A explosão de uma supernova cria uma onda de choque capaz de alcançar galáxias distantes a uma velocidade supersônica. É responsável por espalhar pelo universo elementos mais pesados do que o oxigênio, que futuramente podem evoluir e se tornar outros corpos celestes.

As mais marcantes

As supernovas são catalogadas com a sigla SN seguida do ano de sua observação.

SN 185 - A primeira a ser registrada data de 185 d.C. Ocorrida na constelação Centauros na Via Láctea. Por ser de uma época anterior à fotografia, há quem acredite que esta pode não ter sido uma supernova e, sim, um cometa.

SN 1006 – Foi o evento cósmico mais brilhante já registrado na história da humanidade, tendo acontecido a 7.200 anos-luz da Terra.
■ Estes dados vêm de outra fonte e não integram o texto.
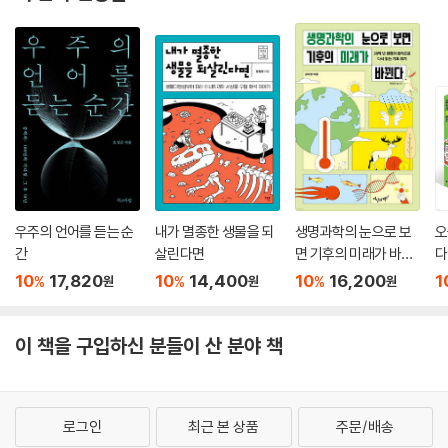
우주의 언어를 듣는 순
내가 멸종한 생물을 되
생명과학의 눈으로 보
오
간
살린다면
면 기후의 미래가 바뀐
다
다
입
10
17,820
10
14,400
10
16,200
1
%
%
%
원
원
원
이 책을 구입하신 분들이 산 분야 책
로그인
최근 본 상품
주문/배송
SN 1054 – A supernova que deu origem à Nebulosa de Caranguejo. Foi registrada por astrônomos chineses, árabes e nativos americanos da época.

Nebulosa de Cancer
Nebulosa de Caranguejo. Fonte: NASA, ESA, J. Hester and A. Loll (Arizona State University)

SN 1885A – A primeira supernova fora da Via Láctea a ser observada pelos astrônomos. Também chamada de S Andromedae, aconteceu na galáxia de Andrômeda.

SN 2008D – Foi a primeira a ser observada no momento da explosão.